Ma femme utilise chez Kaiser un LLM médical : elle dit gagner du temps et fournir de meilleurs soins grâce à l’interprétation en temps réel, au résumé des dossiers médicaux et à la recherche de réponses complètes. Les patients âgés apportent souvent des alertes d’Apple Watch ayant détecté des anomalies cardiaques.
Plutôt que de regrouper sous un même terme des technologies aux effets et aux risques très différents, il faut les évaluer usage par usage.
Comme les directions et les analystes profitent de l’engouement autour de « l’IA » pour pousser l’automatisation, l’informatisation ordinaires, voire les licenciements, il est naturel que leurs opposants utilisent le même terme.
Ce langage imprécis brouille le débat et rend plus difficile de concentrer la colère et l’énergie sur les enjeux essentiels que sont la dissimulation de la responsabilité humaine, l’érosion de l’autonomie, la perte de flexibilité des organisations et la déprofessionnalisation, mais la responsabilité n’en incombe pas d’abord aux critiques de l’IA.

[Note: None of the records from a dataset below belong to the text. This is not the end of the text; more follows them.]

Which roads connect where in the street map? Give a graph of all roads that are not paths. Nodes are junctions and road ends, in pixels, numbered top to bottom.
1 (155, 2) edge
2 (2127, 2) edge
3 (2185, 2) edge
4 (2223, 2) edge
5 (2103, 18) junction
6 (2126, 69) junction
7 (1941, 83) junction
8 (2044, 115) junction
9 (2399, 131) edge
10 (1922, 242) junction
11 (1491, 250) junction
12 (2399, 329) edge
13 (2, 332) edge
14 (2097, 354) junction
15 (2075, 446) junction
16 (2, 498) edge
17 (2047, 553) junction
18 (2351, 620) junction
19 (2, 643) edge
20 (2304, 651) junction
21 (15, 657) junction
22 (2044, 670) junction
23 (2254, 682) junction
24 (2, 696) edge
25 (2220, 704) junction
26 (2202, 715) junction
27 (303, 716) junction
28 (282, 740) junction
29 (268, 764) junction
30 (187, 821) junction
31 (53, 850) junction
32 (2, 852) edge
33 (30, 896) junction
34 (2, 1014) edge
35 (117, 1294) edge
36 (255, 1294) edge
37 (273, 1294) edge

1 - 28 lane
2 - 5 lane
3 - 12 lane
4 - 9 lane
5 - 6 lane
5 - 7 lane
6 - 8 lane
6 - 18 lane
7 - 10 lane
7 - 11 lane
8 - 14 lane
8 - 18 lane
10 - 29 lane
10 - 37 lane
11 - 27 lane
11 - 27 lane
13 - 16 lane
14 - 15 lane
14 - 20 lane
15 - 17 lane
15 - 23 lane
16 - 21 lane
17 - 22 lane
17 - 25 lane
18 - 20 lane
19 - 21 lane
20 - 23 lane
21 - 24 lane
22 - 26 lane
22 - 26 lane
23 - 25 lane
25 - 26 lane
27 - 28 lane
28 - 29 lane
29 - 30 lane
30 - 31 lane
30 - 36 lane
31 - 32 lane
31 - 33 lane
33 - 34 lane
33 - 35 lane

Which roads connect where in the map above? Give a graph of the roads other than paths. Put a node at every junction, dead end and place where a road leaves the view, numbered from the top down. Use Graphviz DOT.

Si l’on pense que faire évaluer par une machine le degré d’empathie d’un humain est une bonne idée, on ne devrait pas exercer le pouvoir.

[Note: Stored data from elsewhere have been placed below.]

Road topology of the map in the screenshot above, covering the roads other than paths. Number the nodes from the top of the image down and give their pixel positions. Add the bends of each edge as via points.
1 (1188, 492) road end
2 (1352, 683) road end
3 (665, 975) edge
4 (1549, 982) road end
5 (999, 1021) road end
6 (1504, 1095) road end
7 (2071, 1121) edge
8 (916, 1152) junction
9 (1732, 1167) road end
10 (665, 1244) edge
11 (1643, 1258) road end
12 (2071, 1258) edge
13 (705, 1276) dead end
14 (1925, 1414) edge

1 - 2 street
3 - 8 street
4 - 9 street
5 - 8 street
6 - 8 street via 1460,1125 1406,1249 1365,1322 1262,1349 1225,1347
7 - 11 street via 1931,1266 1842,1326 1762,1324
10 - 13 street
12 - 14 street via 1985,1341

La rémunération et l’évaluation sont nécessaires, mais on peut douter que la gestion par des métriques calculées par algorithme soit la meilleure solution ; au passage, l’empathie et le bon sens disparaissent.

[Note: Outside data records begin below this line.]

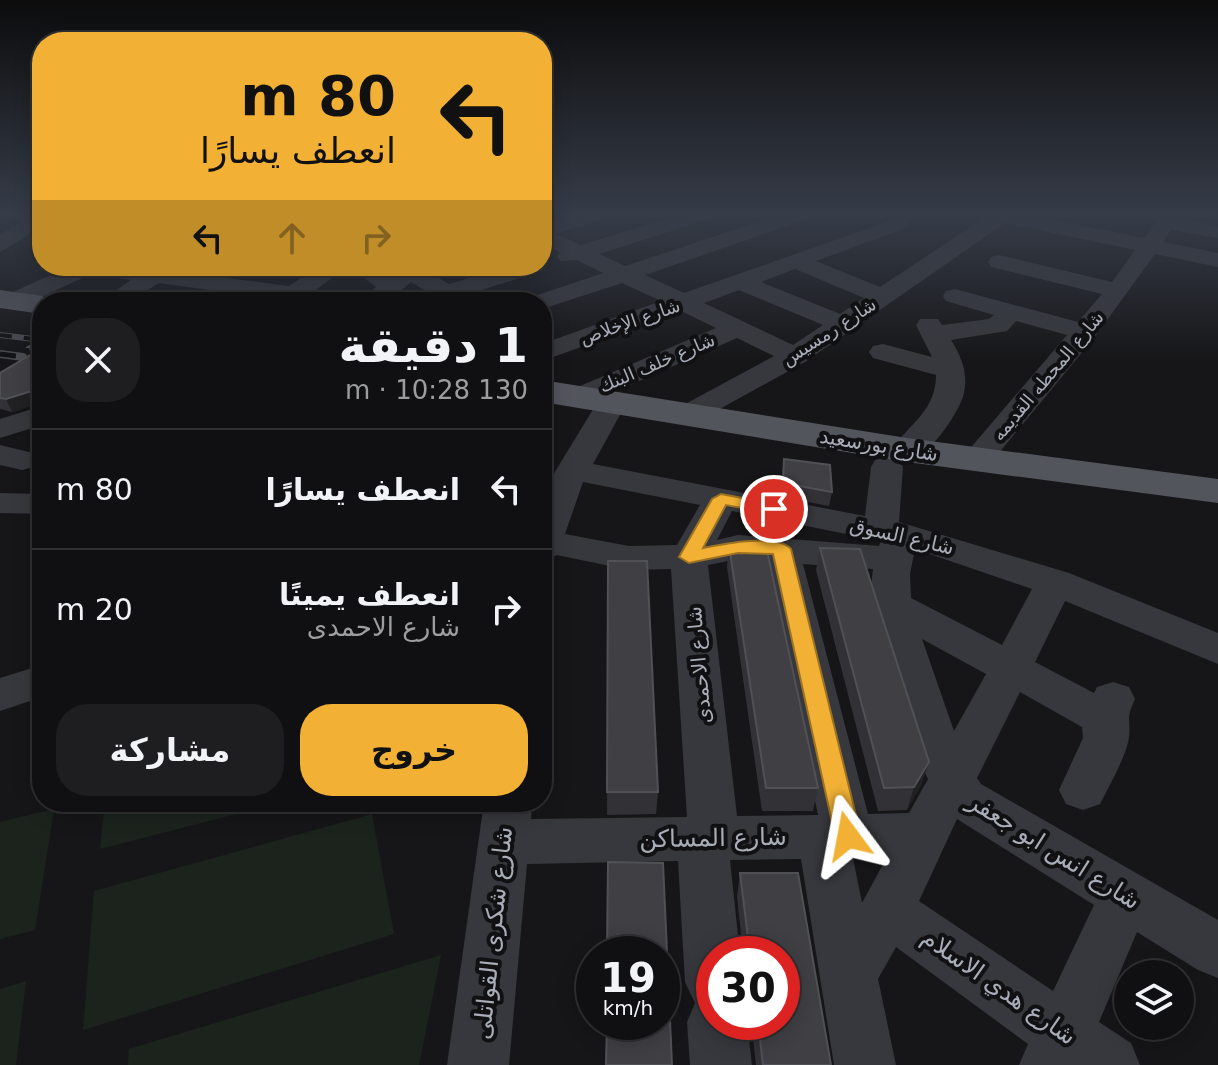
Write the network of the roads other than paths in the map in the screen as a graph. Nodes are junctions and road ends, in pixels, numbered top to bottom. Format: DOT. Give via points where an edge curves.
graph roads {
  1 [pos="597,263"];
  2 [pos="654,263"];
  3 [pos="795,263"];
  4 [pos="799,263"];
  5 [pos="909,263"];
  6 [pos="927,263"];
  7 [pos="1002,263"];
  8 [pos="1138,263"];
  9 [pos="924,268"];
  10 [pos="620,274"];
  11 [pos="69,276"];
  12 [pos="154,276"];
  13 [pos="190,276"];
  14 [pos="237,276"];
  15 [pos="320,276"];
  16 [pos="509,276"];
  17 [pos="399,278"];
  18 [pos="741,282"];
  19 [pos="225,284"];
  20 [pos="1118,291"];
  21 [pos="38,292"];
  22 [pos="128,292"];
  23 [pos="213,292"];
  24 [pos="261,292"];
  25 [pos="297,292"];
  26 [pos="437,292"];
  27 [pos="468,292"];
  28 [pos="32,295"];
  29 [pos="955,296"];
  30 [pos="882,297"];
  31 [pos="552,298"];
  32 [pos="14,304"];
  33 [pos="683,304"];
  34 [pos="1011,311"];
  35 [pos="842,324"];
  36 [pos="737,329"];
  37 [pos="1085,332"];
  38 [pos="552,350"];
  39 [pos="883,352"];
  40 [pos="795,356"];
  41 [pos="952,371"];
  42 [pos="574,405"];
  43 [pos="687,415"];
  44 [pos="32,418"];
  45 [pos="0,429"];
  46 [pos="897,458"];
  47 [pos="977,459"];
  48 [pos="559,484"];
  49 [pos="1218,491"];
  50 [pos="721,499"];
  51 [pos="0,503"];
  52 [pos="32,504"];
  53 [pos="552,511"];
  54 [pos="1218,512"];
  55 [pos="892,541"];
  56 [pos="552,546"];
  57 [pos="781,549"];
  58 [pos="689,557"];
  59 [pos="1055,582"];
  60 [pos="894,606"];
  61 [pos="1218,649"];
  62 [pos="1011,668"];
  63 [pos="32,684"];
  64 [pos="0,695"];
  65 [pos="951,782"];
  66 [pos="1083,790"];
  67 [pos="505,822"];
  68 [pos="924,835"];
  69 [pos="835,836"];
  70 [pos="708,838"];
  71 [pos="1125,896"];
  72 [pos="888,910"];
  73 [pos="712,936"];
  74 [pos="1218,951"];
  75 [pos="849,975"];
  76 [pos="719,1040"];
  77 [pos="1075,1054"];
  78 [pos="478,1065"];
  79 [pos="721,1065"];
  80 [pos="865,1065"];
  1 -- 10 [label="street"];
  2 -- 10 [label="street"];
  3 -- 18 [label="street, شارع الإخلاص"];
  4 -- 30 [label="street"];
  5 -- 9 [label="street"];
  6 -- 9 [label="street, شارع رمسيس"];
  7 -- 20 [label="street"];
  8 -- 20 [label="street, شارع المحطه القديمه"];
  9 -- 30 [label="street, شارع رمسيس"];
  10 -- 31 [label="street"];
  10 -- 33 [label="street"];
  11 -- 21 [label="street"];
  12 -- 22 [label="street"];
  13 -- 19 [label="street"];
  14 -- 19 [label="street"];
  15 -- 25 [label="street"];
  16 -- 27 [label="street"];
  17 -- 26 [label="street"];
  18 -- 33 [label="street, شارع الإخلاص"];
  18 -- 35 [label="street"];
  19 -- 23 [label="street"];
  19 -- 24 [label="street"];
  20 -- 37 [label="street, شارع المحطه القديمه"];
  28 -- 32 [label="street"];
  29 -- 34 [label="street"];
  30 -- 35 [label="street, شارع رمسيس"];
  33 -- 36 [label="street"];
  33 -- 38 [label="street, شارع الإخلاص"];
  34 -- 37 [label="street"];
  34 -- 41 [label="street" via="991,327 932,329"];
  35 -- 40 [label="street, شارع رمسيس"];
  36 -- 40 [label="street"];
  36 -- 42 [label="street, شارع خلف البنك"];
  37 -- 47 [label="street, شارع المحطه القديمه"];
  39 -- 41 [label="street"];
  40 -- 43 [label="street, شارع رمسيس"];
  41 -- 46 [label="street" via="952,394 942,412"];
  42 -- 43 [label="main road, شارع بورسعيد"];
  42 -- 46 [label="main road, شارع بورسعيد"];
  42 -- 48 [label="street"];
  43 -- 46 [label="main road, شارع بورسعيد"];
  44 -- 45 [label="street"];
  46 -- 47 [label="main road, شارع بورسعيد"];
  46 -- 54 [label="main road, شارع بورسعيد"];
  46 -- 55 [label="street, شارع انس ابو جعفر"];
  47 -- 49 [label="main road, شارع بورسعيد"];
  48 -- 50 [label="street, شارع السوق"];
  48 -- 53 [label="street"];
  50 -- 55 [label="street, شارع السوق"];
  50 -- 58 [label="street"];
  51 -- 52 [label="street"];
  55 -- 57 [label="street"];
  55 -- 59 [label="street, شارع السوق" via="990,558"];
  55 -- 60 [label="street, شارع انس ابو جعفر"];
  56 -- 58 [label="street" via="629,558"];
  57 -- 58 [label="street" via="738,547"];
  57 -- 69 [label="street"];
  58 -- 70 [label="street, شارع الاحمدى"];
  59 -- 61 [label="street, شارع السوق"];
  59 -- 62 [label="street"];
  60 -- 62 [label="street"];
  60 -- 65 [label="street, شارع انس ابو جعفر"];
  62 -- 65 [label="street"];
  62 -- 66 [label="street" via="1109,708 1106,738"];
  63 -- 64 [label="street"];
  65 -- 68 [label="street"];
  65 -- 71 [label="street, شارع انس ابو جعفر" via="964,798"];
  67 -- 70 [label="street, شارع المساكن"];
  67 -- 78 [label="street, شارع شكرى القواتلى"];
  68 -- 69 [label="street, شارع المساكن"];
  68 -- 72 [label="street"];
  69 -- 70 [label="street, شارع المساكن"];
  69 -- 75 [label="street"];
  70 -- 73 [label="street, شارع الاحمدى"];
  71 -- 74 [label="street, شارع انس ابو جعفر"];
  71 -- 77 [label="street"];
  72 -- 75 [label="street"];
  72 -- 77 [label="street, شارع هدي الاسلام"];
  75 -- 80 [label="street"];
  76 -- 79 [label="street"];
}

Mon médecin traitant dit que les outils de prise de notes par IA ont été un grand soulagement. Avant, il fallait tout taper en écoutant le patient ; désormais, il peut se concentrer sur ce que dit le patient et ne noter précisément que ce qui est nécessaire, ce qui a fortement réduit son stress.
En revanche, dès que des règles opérationnelles imposent la manière de soigner et dictent comment traiter les patients, cela suscite une forte opposition ; l’idée de remplacer le jugement clinique par l’IA est absurde.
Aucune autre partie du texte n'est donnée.